Выше по речке, на той стороне небольшого луга находился свежесрубленный склад для продуктов, рядом с ним стояли две большие палатки. Там жили охрана и вольные: Леша, бульдозерист — сменщик Ивана, Зельдин, когда бывал на участке, к ним пристроился и бухгалтер. За палатками злобно лаяли овчарки, им сколотили собачник — длинный ящик с перегородками.

— Располагайся у придурков, — сказал Леша, — а я пойду к Зельдину — скажет, где будем завтра работать. Возьми с собой инструмент и рейку!

Палатка была разделена пополам на «контору» и «секцию». Я бросил в последней мою поклажу и заглянул в контору.
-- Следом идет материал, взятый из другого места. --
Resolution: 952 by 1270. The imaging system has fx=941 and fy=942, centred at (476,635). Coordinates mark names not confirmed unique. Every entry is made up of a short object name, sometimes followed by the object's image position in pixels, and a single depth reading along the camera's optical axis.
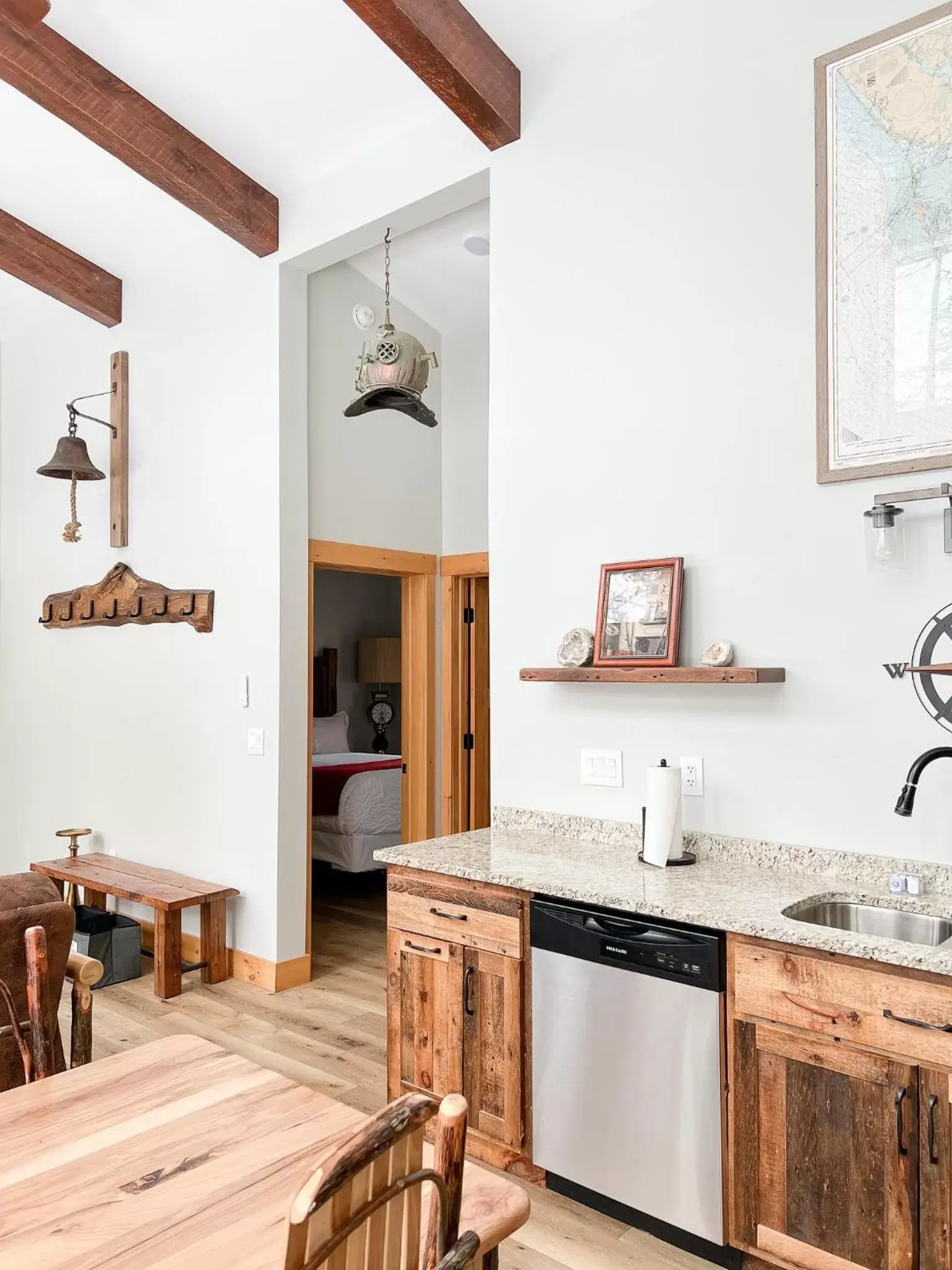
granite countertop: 2.12
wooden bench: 4.30
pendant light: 3.63
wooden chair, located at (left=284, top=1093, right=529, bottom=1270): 0.81
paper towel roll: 2.70
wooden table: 1.12
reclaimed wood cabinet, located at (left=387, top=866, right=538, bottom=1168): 2.62
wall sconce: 2.42
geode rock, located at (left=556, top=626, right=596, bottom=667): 3.08
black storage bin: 4.54
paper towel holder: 2.76
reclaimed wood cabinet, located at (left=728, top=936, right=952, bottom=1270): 1.90
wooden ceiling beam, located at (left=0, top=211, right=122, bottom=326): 4.92
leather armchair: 2.08
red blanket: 6.21
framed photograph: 2.90
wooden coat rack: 4.77
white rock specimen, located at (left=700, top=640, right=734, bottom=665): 2.76
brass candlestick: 5.00
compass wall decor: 2.42
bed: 6.07
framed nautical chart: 2.46
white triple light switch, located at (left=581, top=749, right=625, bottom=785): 3.08
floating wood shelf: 2.63
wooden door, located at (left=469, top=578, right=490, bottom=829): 5.49
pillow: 8.07
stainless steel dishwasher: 2.23
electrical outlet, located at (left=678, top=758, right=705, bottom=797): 2.88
На раскладушке сидел Саша Гончаров, мой товарищ по Магаданской ЦНИЛ (центральной научно-исследовательской лаборатории), а теперь нарядчик и староста.

— Наконец и ты к нам пожаловал! — засмеялся он. — Слыхал, что шуруешь на перевалке. Ничего, и в тайге привыкнешь! Плохо, правда, у нас тем, кто на общих, им достается. Здесь у Бакулина и то появились фитили. А у Лебедева на шестнадцатом километре — жуткое дело! Дерет он этих западников как зверь! Сволочь он, Лебедев, ты же помнишь его по заводу, но пока выжимает металл, трогать его нельзя. Он, пидер, конечно, это знает, мальчишек набрал… Если металл пойдет, его обязательно уберут, тут кое-кто из серьезных людей на него зуб имеет. Я Дубова пока к нему не подпускаю, зачислил тут насосчиком, он слесарь неплохой… Трудно поддерживать порядок с голодными, когда нет плана, даже барахла не имеем в запасе, а ребята в воде работают… Ну да ладно, поставлю тебя на довольствие здесь, но ходить можешь везде, даже в Спорный, если нужно.

— Ага, значит, веселые дни на перевалке с харчами по потребности миновали?

— Не валяй дурака, ты же начальство — замерщик. А начальство и так всегда покормят. Запишу тебя в бригаду к Бакулину, слыхал о нем?

Вопрос был риторический — кто из старых колымчан не знал Бакулина? Рыжий, веснушчатый весельчак и расторопный бригадир. За своих ребят он стоял горой, начальства не боялся. В лагере его все уважали, хотя он был не из преступного мира, без татуировок и не ругался — величайшая редкость на Дальстрое, где сквернословили, изощренно и отвратительно, все — от Никишова до самого забитого и безгласного зека. Как я узнал позднее, Бакулин был когда-то военным.